An author of a 2017 Mayo Clinic study on medical licensure questions and physician reluctance concluded that the questions about mental health on medical license applications make physicians feel stigmatized, getting in the way of “treatable mental health disorders and probably contributing to the high rates of suicide among physicians.”

Steps to prevent physician suicide

Because physician suicide is getting talked about more, resources are now becoming more available to doctors.

The American Foundation for Suicide Prevention offers helpful links and a toolkit specifically for med schools and residencies on how to spot and prevent suicide. At the American Medical Student Association, members can access 28 days of free therapy, with the option to continue at a low weekly rate.

But the real change must happen systemically.

First, med schools need to come to terms with the fact that they are creating a toxic culture that breeds depression, addiction, and overly competitive behavior.
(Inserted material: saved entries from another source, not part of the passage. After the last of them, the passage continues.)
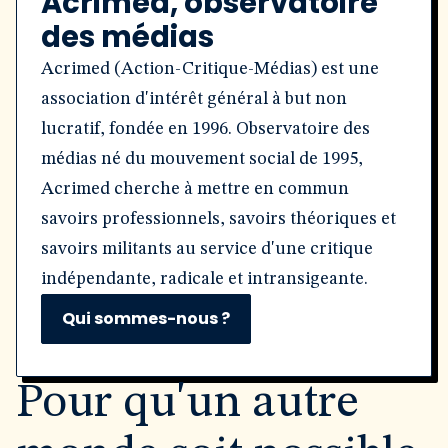
Acrimed, observatoire
des médias
Acrimed (Action-Critique-Médias) est une
association d'intérêt général à but non
lucratif, fondée en 1996. Observatoire des
médias né du mouvement social de 1995,
Acrimed cherche à mettre en commun
savoirs professionnels, savoirs théoriques et
savoirs militants au service d'une critique
indépendante, radicale et intransigeante.
Qui sommes-nous ?
Pour qu'un autre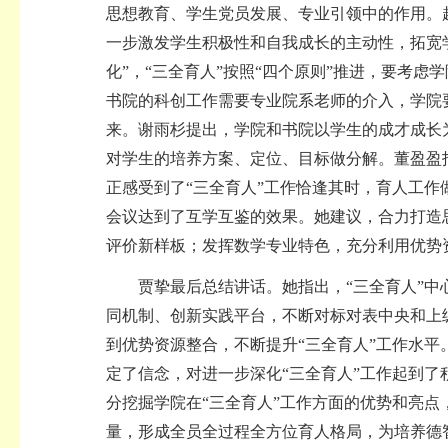
思想教育、学生党员发展、专业引领中的作用。
一步激发学生积极性和自我成长的主动性，拓宽
化
”
，“三全育人”按照
“
四个原则
”
推进，要考虑学
书院的科创工作需要专业院系老师的介入，学院
来。谢雨杉提出，学院和书院以学生的成才成长
对学生的培养方案、定位、目标做分解。董盈盈
正感受到了
“
三全育人
”
工作恰逢其时，育人工作
会议达到了互学互鉴的效果。她建议，合力打造
评价新样板；发挥数学专业特色，充分利用优势
贾挚最后总结讲话。她指出，“三全育人”
同机制、创新实践平台，不断对标对表中央和上
到优势资源整合，不断提升“三全育人”工作水
定了信念，对进一步深化“三全育人”工作起到了
分挖掘学院在“三全育人”工作方面的优势和亮
量，形成全员全过程全方位育人格局，为培养德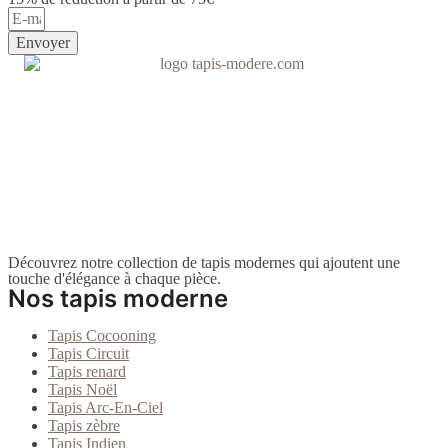
Envoyer
Découvrez notre collection de tapis modernes qui ajoutent une
touche d'élégance à chaque pièce.
Nos tapis moderne
Tapis Cocooning
Tapis Circuit
Tapis renard
Tapis Noël
Tapis Arc-En-Ciel
Tapis zèbre
Tapis Indien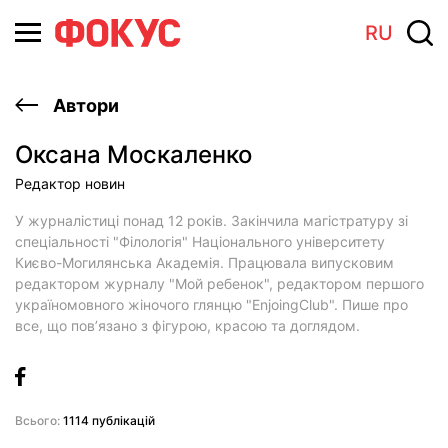
RU
Автори
Оксана Москаленко
Редактор новин
У журналістиці понад 12 років. Закінчила магістратуру зі
спеціальності "Філологія" Національного університету
Києво-Могилянська Академія. Працювала випусковим
редактором журналу "Мой ребенок", редактором першого
україномовного жіночого глянцю "EnjoingClub". Пише про
все, що пов’язано з фігурою, красою та доглядом.
Всього:
1114 публікацій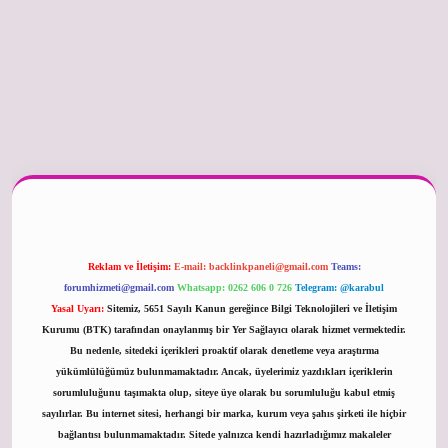
er güncel
Reklam ve İletişim:
E-mail:
backlinkpaneli@gmail.com
Teams:
forumhizmeti@gmail.com
Whatsapp: 0262 606 0 726
Telegram: @karabul
Yasal Uyarı:
Sitemiz, 5651 Sayılı Kanun gereğince Bilgi Teknolojileri ve İletişim
Kurumu (BTK) tarafından onaylanmış bir Yer Sağlayıcı olarak hizmet vermektedir.
Bu nedenle, sitedeki içerikleri proaktif olarak denetleme veya araştırma
yükümlülüğümüz bulunmamaktadır. Ancak, üyelerimiz yazdıkları içeriklerin
sorumluluğunu taşımakta olup, siteye üye olarak bu sorumluluğu kabul etmiş
sayılırlar. Bu internet sitesi, herhangi bir marka, kurum veya şahıs şirketi ile hiçbir
bağlantısı bulunmamaktadır. Sitede yalnızca kendi hazırladığımız makaleler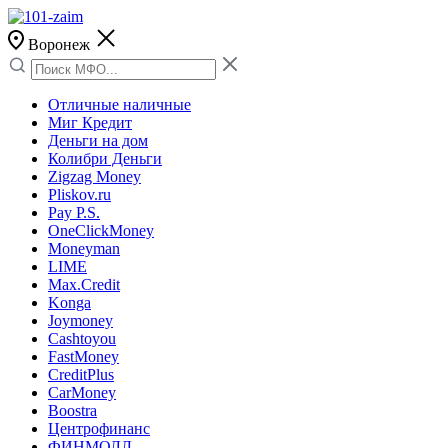
Воронеж
Отличные наличные
Миг Кредит
Деньги на дом
Колибри Деньги
Zigzag Money
Pliskov.ru
Pay P.S.
OneClickMoney
Moneyman
LIME
Max.Credit
Konga
Joymoney
Cashtoyou
FastMoney
CreditPlus
CarMoney
Boostra
Центрофинанс
ФИНМОЛЛ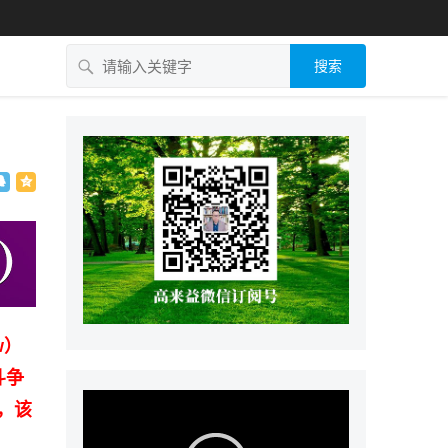
搜索
w）
斗争
，该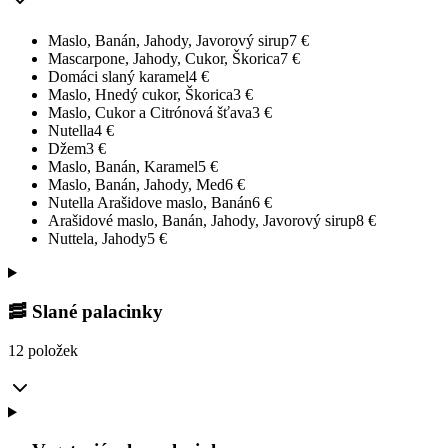
Maslo, Banán, Jahody, Javorový sirup
7
€
Mascarpone, Jahody, Cukor, Škorica
7
€
Domáci slaný karamel
4
€
Maslo, Hnedý cukor, Škorica
3
€
Maslo, Cukor a Citrónová šťava
3
€
Nutella
4
€
Džem
3
€
Maslo, Banán, Karamel
5
€
Maslo, Banán, Jahody, Med
6
€
Nutella Arašidove maslo, Banán
6
€
Arašidové maslo, Banán, Jahody, Javorový sirup
8
€
Nuttela, Jahody
5
€
🥓 Slané palacinky
12 položek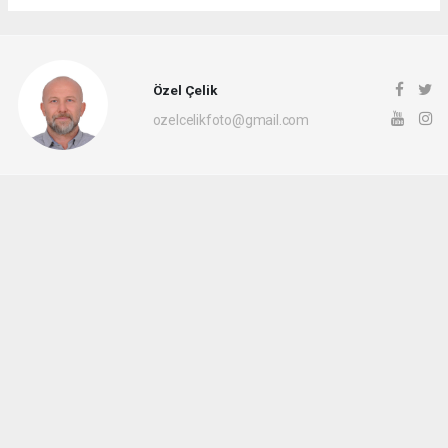
Özel Çelik
ozelcelikfoto@gmail.com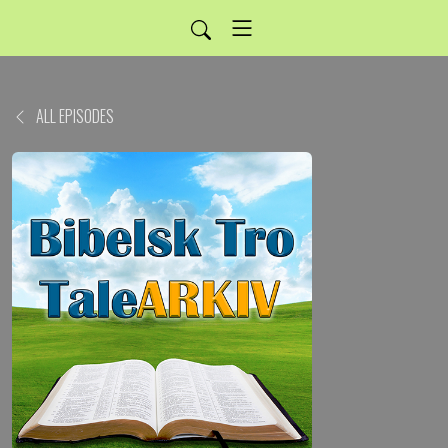
ALL EPISODES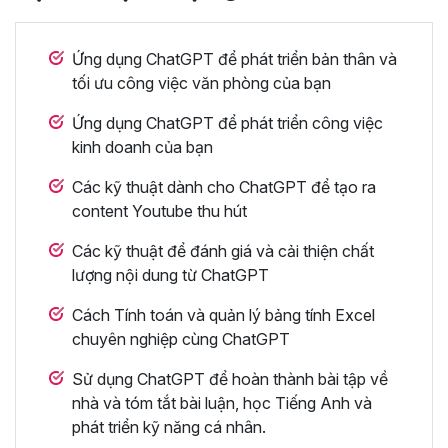
Ứng dụng ChatGPT để phát triển bản thân và
tối ưu công việc văn phòng của bạn
Ứng dụng ChatGPT để phát triển công việc
kinh doanh của bạn
Các kỹ thuật dành cho ChatGPT để tạo ra
content Youtube thu hút
Các kỹ thuật để đánh giá và cải thiện chất
lượng nội dung từ ChatGPT
Cách Tính toán và quản lý bảng tính Excel
chuyên nghiệp cùng ChatGPT
Sử dụng ChatGPT để hoàn thành bài tập về
nhà và tóm tắt bài luận, học Tiếng Anh và
phát triển kỹ năng cá nhân.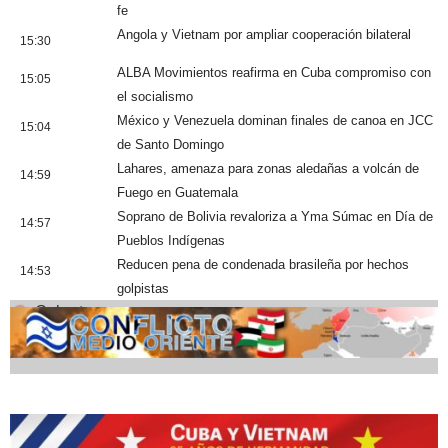
fe
Angola y Vietnam por ampliar cooperación bilateral
15:30
ALBA Movimientos reafirma en Cuba compromiso con
15:05
el socialismo
México y Venezuela dominan finales de canoa en JCC
15:04
de Santo Domingo
Lahares, amenaza para zonas aledañas a volcán de
14:59
Fuego en Guatemala
Soprano de Bolivia revaloriza a Yma Súmac en Día de
14:57
Pueblos Indígenas
Reducen pena de condenada brasileña por hechos
14:53
golpistas
Cobertura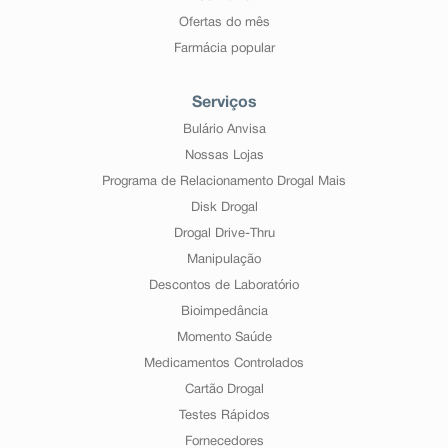
nova associação no país e, embora as
Ofertas do mês
pesquisas tenham indicado eficácia e segurança
Farmácia popular
aceitáveis, mesmo que indicado e utilizado
corretamente, podem ocorrer eventos adversos
imprevisíveis ou desconhecidos. Nesse caso,
Serviços
informe seu médico.
Bulário Anvisa
Nossas Lojas
Programa de Relacionamento Drogal Mais
Disk Drogal
Drogal Drive-Thru
Manipulação
Descontos de Laboratório
Bioimpedância
Momento Saúde
Medicamentos Controlados
Cartão Drogal
Testes Rápidos
Fornecedores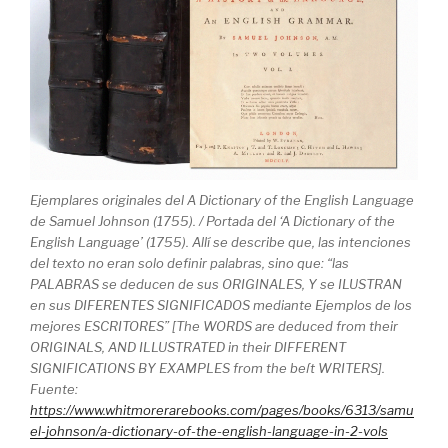
Ejemplares originales del A Dictionary of the English Language
de Samuel Johnson (1755). / Portada del ‘A Dictionary of the
English Language’ (1755). Allí se describe que, las intenciones
del texto no eran solo definir palabras, sino que: “las
PALABRAS se deducen de sus ORIGINALES, Y se ILUSTRAN
en sus DIFERENTES SIGNIFICADOS mediante Ejemplos de los
mejores ESCRITORES” [The WORDS are deduced from their
ORIGINALS, AND ILLUSTRATED in their DIFFERENT
SIGNIFICATIONS BY EXAMPLES from the beſt WRITERS].
Fuente:
https://www.whitmorerarebooks.com/pages/books/6313/samu
el-johnson/a-dictionary-of-the-english-language-in-2-vols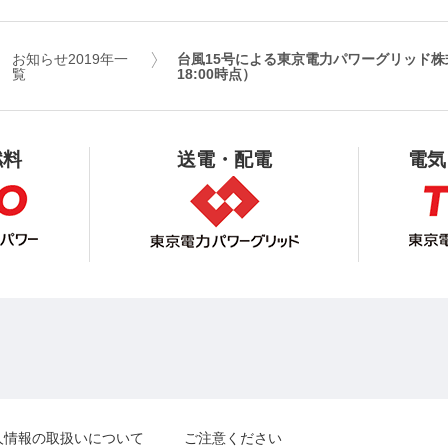
お知らせ2019年一
台風15号による東京電力パワーグリッド株
覧
18:00時点）
燃料
送電・配電
電気
人情報の取扱いについて
ご注意ください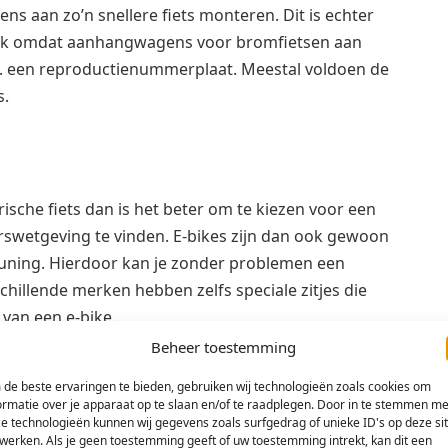
ns aan zo’n snellere fiets monteren. Dit is echter
 ook omdat aanhangwagens voor bromfietsen aan
.a. een reproductienummerplaat. Meestal voldoen de
s.
rische fiets dan is het beter om te kiezen voor een
eerswetgeving te vinden. E-bikes zijn dan ook gewoon
euning. Hierdoor kan je zonder problemen een
chillende merken hebben zelfs speciale zitjes die
van een e-bike.
Beheer toestemming
personen er in wettelijk toegelaten. Net zoals een
de beste ervaringen te bieden, gebruiken wij technologieën zoals cookies om
over goed werkende verlichting en reflectoren. Ook
ormatie over je apparaat op te slaan en/of te raadplegen. Door in te stemmen me
ds goed vastgemaakt te worden. Desondanks dat het
e technologieën kunnen wij gegevens zoals surfgedrag of unieke ID's op deze si
werken. Als je geen toestemming geeft of uw toestemming intrekt, kan dit een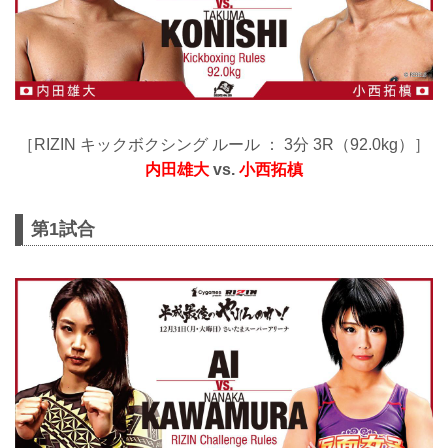
［RIZIN キックボクシング ルール ： 3分 3R（92.0kg）］
内田雄大
vs.
小西拓槙
第1試合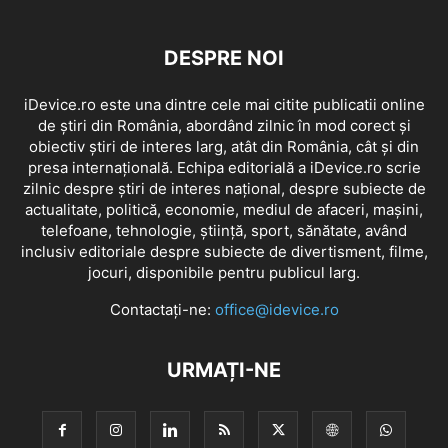
DESPRE NOI
iDevice.ro este una dintre cele mai citite publicatii online
de știri din România, abordând zilnic în mod corect și
obiectiv știri de interes larg, atât din România, cât și din
presa internațională. Echipa editorială a iDevice.ro scrie
zilnic despre știri de interes național, despre subiecte de
actualitate, politică, economie, mediul de afaceri, mașini,
telefoane, tehnologie, știință, sport, sănătate, având
inclusiv editoriale despre subiecte de divertisment, filme,
jocuri, disponibile pentru publicul larg.
Contactați-ne:
office@idevice.ro
URMAȚI-NE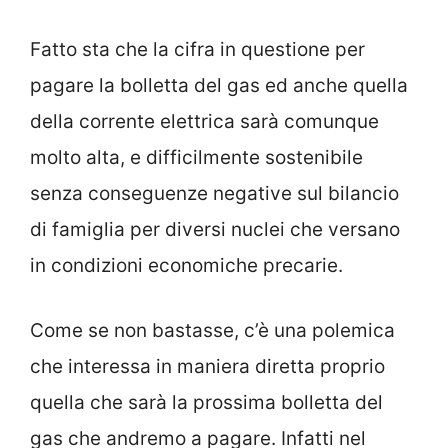
Fatto sta che la cifra in questione per
pagare la bolletta del gas ed anche quella
della corrente elettrica sarà comunque
molto alta, e difficilmente sostenibile
senza conseguenze negative sul bilancio
di famiglia per diversi nuclei che versano
in condizioni economiche precarie.
Come se non bastasse, c’è una polemica
che interessa in maniera diretta proprio
quella che sarà la prossima bolletta del
gas che andremo a pagare. Infatti nel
Some universities, such as The University of Southern California Keck School of Medicine and The University of Pittsburgh School of Medicine, are paving the way in supporting their students.

At the Keck School of Medicine, they offer med students regular check-ins with a psychologist, free therapy, tools to self-evaluate and track mental health, and mandatory days off. The University of Pittsburgh School of Medicine combats burnout and depression by offering access to mental health professionals, mentorship, and peer-counseling referral and advocacy services.

Second, once these students join the workforce, a system needs to be created where they can comfortably and freely admit to needing support for depression, anxiety, or addiction without fear of punitive consequences. Peter Grinspoon, a primary care doctor, author, and recovering addict, wrote about this in the Los Angeles Times.

 “My experience on both sides of doctor rehab has taught me that an oversight system that defaults to sanctions and punishment keeps addicted doctors from getting treatment, which is the worst-case scenario for them and their patients,” Grinspoon wrote. “When doctors abuse drugs and alcohol, they must be met with compassion and care.”

Get help

The more the medical field and world-at-large accepts that doctors are human beings that deserve support, counseling and empathy, the fewer suicides we will hopefully see.

If you’re a medical professional experiencing thoughts of suicide, please call the National Suicide Prevention Lifeline at 1-800-273-8255. There is help. You are not alone, and you are appreciated.